Friday, November 1, 2013

RDF-guys, please make languages what they should be

Human readable RDF literals can be associated with a language tag in the form of

 <rdfs:label xml:lang="en">You name it</rdfs:label>

The xml:lang="en" is defined by rfc3066 which refers to the standard ISO 639: a list of 2 and 3 letter language codes.

Looks all fine and well defined, and it is. But this way of looking at languages is a static box view.
And, yes I know that there is a possibility to extend theses lists.

But have a look at what languages really are.

Book cover "Aux sources de la parole", Pierre-Yves Oudeyer


Just referring to +Pierre-Yves Oudeyer  in his recent book


a language is a communication consensus within a group of people.

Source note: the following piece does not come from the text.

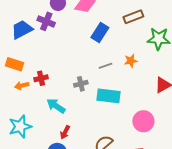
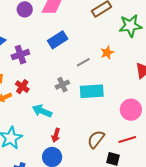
purple cross: (46, 21) -> (20, 55), moved, turned -30
blue rectangle: (100, 32) -> (58, 40), moved, turned 36
red cross: (41, 78) -> (22, 87), turned -32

As living people are not ever lasting, the group changes over time and so does the language. Without going into the discussion whether we face a language, a variant or dialect, is the SMS language of our millennium kids English (for English speaking kids of course)?


Linguists have grouped historical variants of languages in periods. In Dutch e.g. traditionally we distinguish Old Dutch (500 - 1150) , Middle Dutch ( till 1500) and modern Dutch (from 1500 till now).
But imagine the evolution of a language in a period of several centuries.

From a historical point of view I can understand that there was a need for static classification and the creation of fixed lists of language codes. But computers and their software have moved on.
We have now the possibility to record that a Dutch book of 1851 is written in "the Dutch language of 1851", that a Whatsapp message of 2013-11-01 12:00:56 UTC is written in "the language of the social group" at the time it is produced in and send to.

Having stated this, back to our RDF.
Obviously the defined language tags (and their sub-tags) are outdated and do not correspond anymore to the fine-grained distinctions we would like to be able to make. Poor old spelling-checker!

I think the solution is simple (and thats why I like it).

Using URI 's to refer to languages (instead of codes) enables the flexibility we need. Linked and Open of course. These language URI's can be created by anyone, and by any service. Classical relationships between them can indicate hierarchy, similarity and so-forth. Searching for something in English can group (or better expand the query to) all the URI's of all languages, variants, and dialects of English if needed. But if I want a precise search in specific language form I can. At this moment I cannot.

In fact there is one place I can: in the semantic network technologies this idea has been applied since more then two decades now, and it's just fun.